Why is LOLA so thrilling? It's because our understanding of lunar topography is pretty lousy. It's as lousy as Martian topography was before Mars Global Surveyor arrived with its Mars Orbiter Laser Altimeter, or MOLA. MOLA absolutely revolutionized our understanding of Mars as a planet. It showed us what was high and what was low. It revealed features that were invisible in photos but whose subtle effects were noticeable in topography. And it created a precise control network for photos of the Martian surface from all the different orbiters that have been there in the past. With apologies to the MOC team, I think that MOLA topography was the greatest result of the Mars Global Surveyor mission; it's a critical data set that won't be supplanted for decades.
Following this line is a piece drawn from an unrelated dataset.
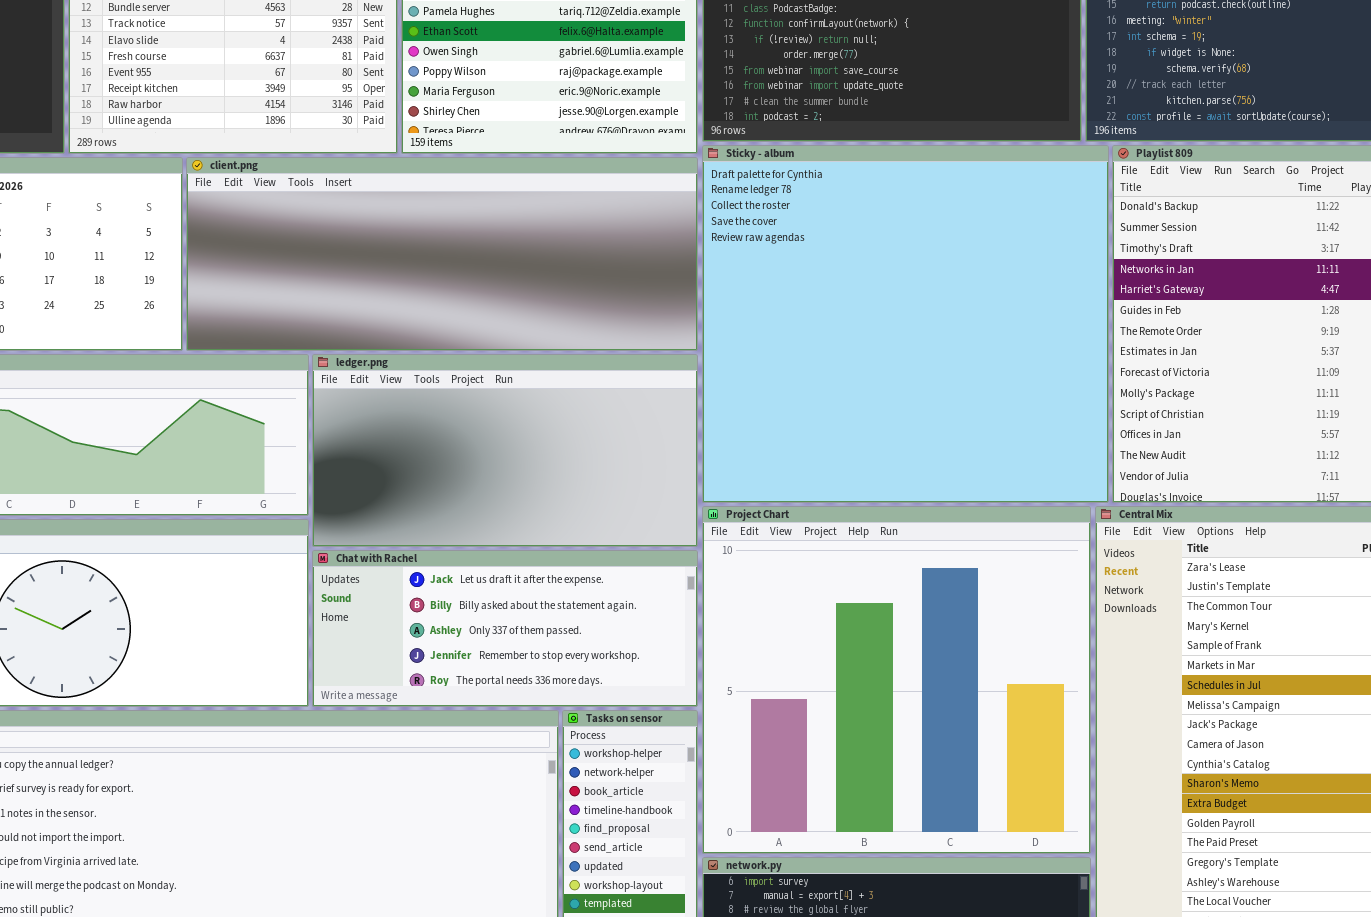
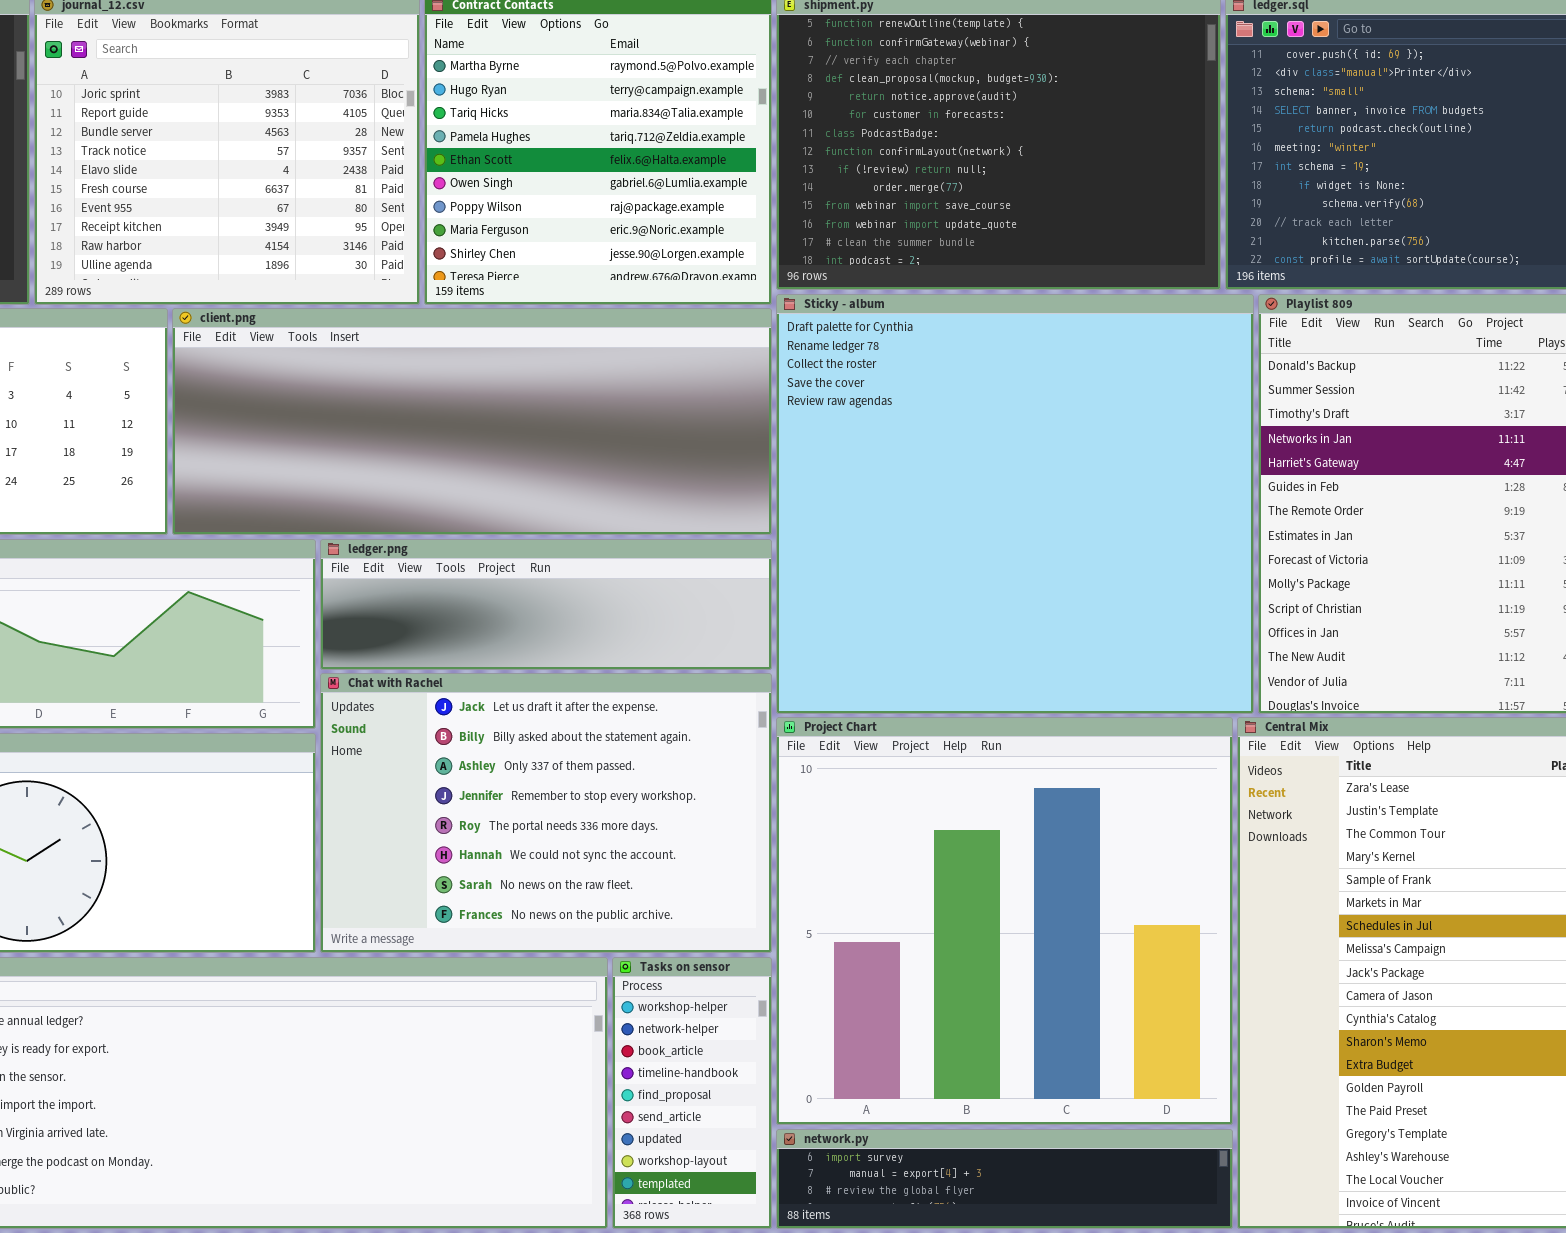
ledger.png: [312,354,698,547] -> [320,539,772,670], resized
Chat with Rachel: [312,550,698,707] -> [320,673,772,953], resized

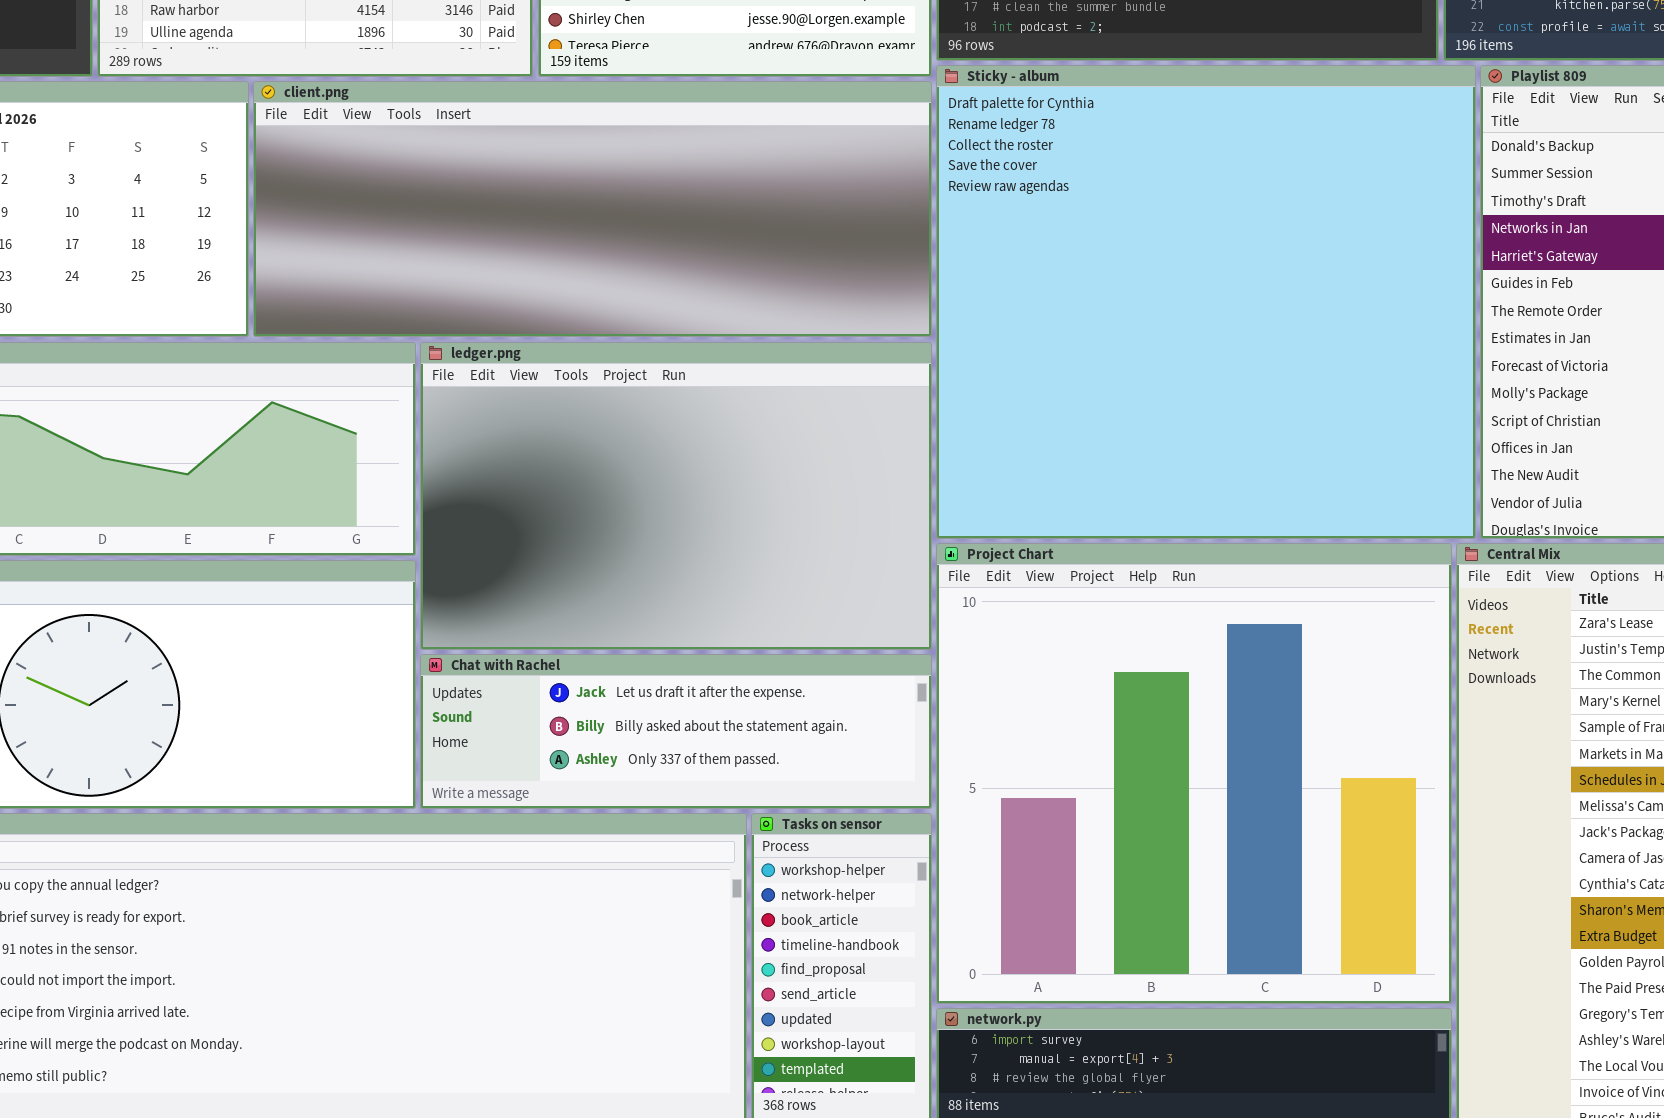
ledger.png: [320,539,772,670] -> [420,342,932,650], resized
Chat with Rachel: [320,673,772,953] -> [420,654,932,809], resized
So I'm looking forward to LOLA doing the same to usher in a flurry of new discoveries about the Moon. LOLA gathers data along a line directly beneath the spacecraft, so it will take a long time for it to cover the entire globe. But since LRO is a polar orbiter, all those ground tracks converge at the poles, so the first map shows pretty good coverage of the south pole. It's absolutely lovely, the data set we've been missing for The Moon. There is wonderful detail. There are flat-floored craters and central peak craters. There's a couple of peak ring craters. I'm intrigued by the "wall" of bright red high elevation peaks that march across the image from its center to the right-hand edge. I can't say whether that's just an accidental wall built up from overlapping crater rims, or if it's an incredibly degraded bashed up remnant of some ancient great big impact basin. Whatever it is, it's cool.
Some other interesting early results came from Diviner, an instrument that measures the temperature of the surface:
They showed this pretty picture from the Mini-RF instrument without much comment except that it was instrumental in helping with the selection of Cabeus A as the target of LCROSS. Also significant -- but unmentioned -- is the fact that this Mini-RF is a duplicate of the one that was flying on the Chandrayaan-1 mission; in a sense, that instrument team is continuing work that began a year ago.
This image from LEND, the Russian-built Lunar Exploration Neutron Detector, really stirred up the press. Vondrak commented that the early results do show hydrogen as predicted in permanently shadowed regions near the south pole. "The surprising thing about the LEND observations is that while it confirms that there is hydrogen near the lunar south pole region, it also seems to indicate that the hydrogen is not confined to permanently shadowed regions. Some contain hydrogen; some do not; and in addition there appear to be concentrations that are not confined to permanently shadowed regions." When the press asked a bunch of questions about what this means, he answered, "you're asking the same questions that the science team members are."